In reality, this is not quite how it works. It is true to say that it is your money, in that it is money you are entitled to. However, what happens to your money when you deposit it with a bank is not quite the same as what some people may picture. Rather than it just sitting there waiting for you to use it, the bank keeps a small reserve and then lends out the rest to earn profit, charging interest on loans and mortgages etc. This means that there is some element of risk involved when depositing funds with a bank that probably isn’t at the forefront of our mind. This is probably because (living in the UK), we take the safety and robustness of the financial services industry as a given. All banks have safeguards in place to limit the risk of you not being able to access your money; holding reserves, managing cash flows, and borrowing if needed so that it can meet withdrawals on demand.

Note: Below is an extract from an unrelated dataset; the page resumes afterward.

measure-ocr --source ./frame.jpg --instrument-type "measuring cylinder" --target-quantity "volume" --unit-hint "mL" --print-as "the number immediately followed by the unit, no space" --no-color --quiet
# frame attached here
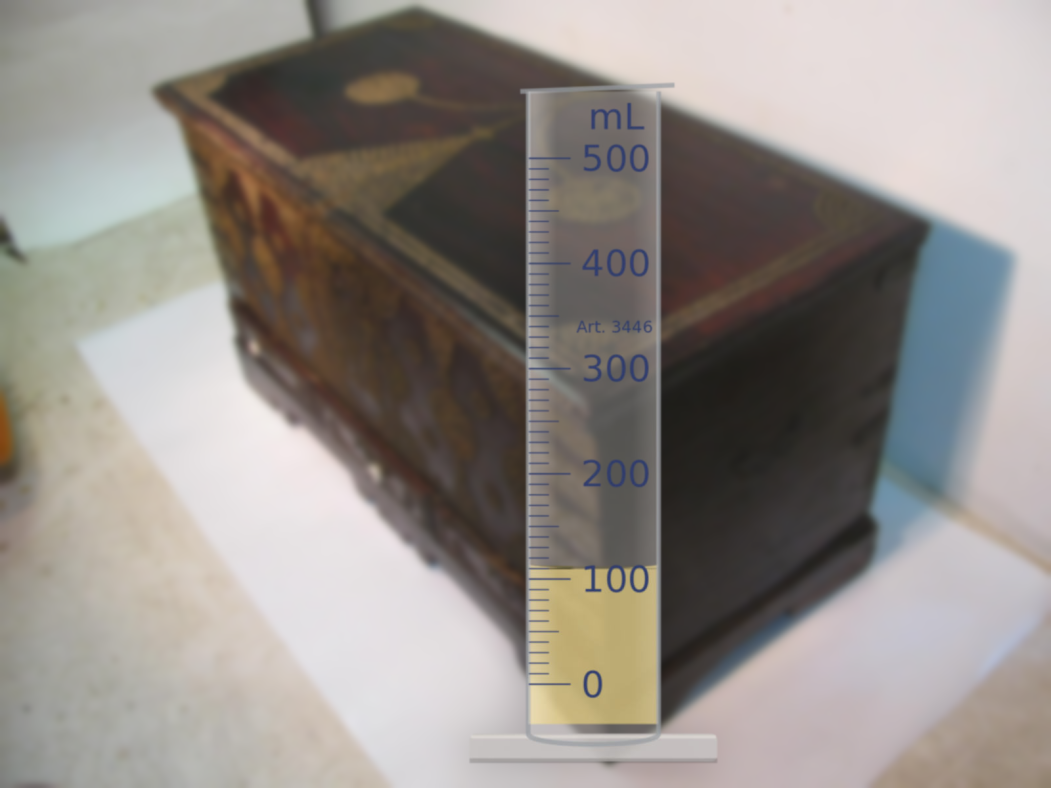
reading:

In the UK, authorised by the Bank of England’s regulatory arm, the Prudential Regulation Authority (PRA), there are further protections for consumers in place. For the last eight years, savers with a UK-authorised bank, building society or credit union have benefitted from a deposit protection limit of £85,000, backed by the Financial Services Compensation Scheme (FSCS). This means that if your bank went bust, the FSCS would compensate you up to the value of £85,000, typically within seven days of a bank going out of business. It should be noted that this limit is per person, so in a joint account with a married couple, for example, the protected limit would be £170,000.
A new deposit limit of £120,000 per person has just been announced, taking effect from the 1st of December. This is a 41% increase on the current limit, and was a larger increase than was expected within the industry. At the same time, the protection on ‘temporary high balances’ – which accounts for scenarios where a customer may temporarily have a large amount land in their account following a property sale, receiving an inheritance or an insurance policy payout – will be increased from £1m to £1.4m. Temporary high balances are protected for up to six months.

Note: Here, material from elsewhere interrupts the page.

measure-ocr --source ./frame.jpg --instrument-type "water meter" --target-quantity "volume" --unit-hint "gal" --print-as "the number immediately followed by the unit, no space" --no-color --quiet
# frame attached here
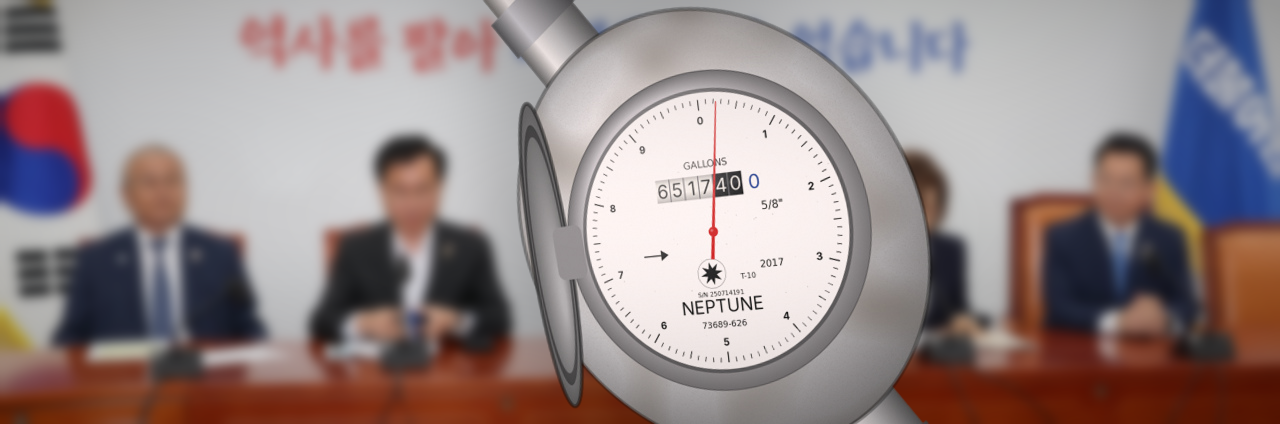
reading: 6517400.2gal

Without doubt, this is good news for consumers. The chief executive of the PRA, Sam Woods, said that the new maximum limit “will help maintain the public’s confidence in the safety of their money.”
There are concurrent concerns of course that the higher deposit protection limit could encourage more wealthy consumers to cache more money in savings accounts, which is contrary to the government’s objective of encouraging people to invest in the stock market, and in British companies in particular, with the aim of boosting the economy. There may be some validity to this, but purely from the perspective of individual consumers, this increased protection should absolutely be seen as a positive move.
There is no way of holding money that is truly free of risk. Holding too much money in cash means you subject yourself to inflation risk – ie the value of your money being eroded over time. Investing in the stock market means that you subject yourself to investment risk – ie the possibility that an investment’s return will differ from its expected return, including the potential loss of some or all of your initial investment. We’re here to help you decide which risks are best for you in a way that enables you to live the life you want to lead.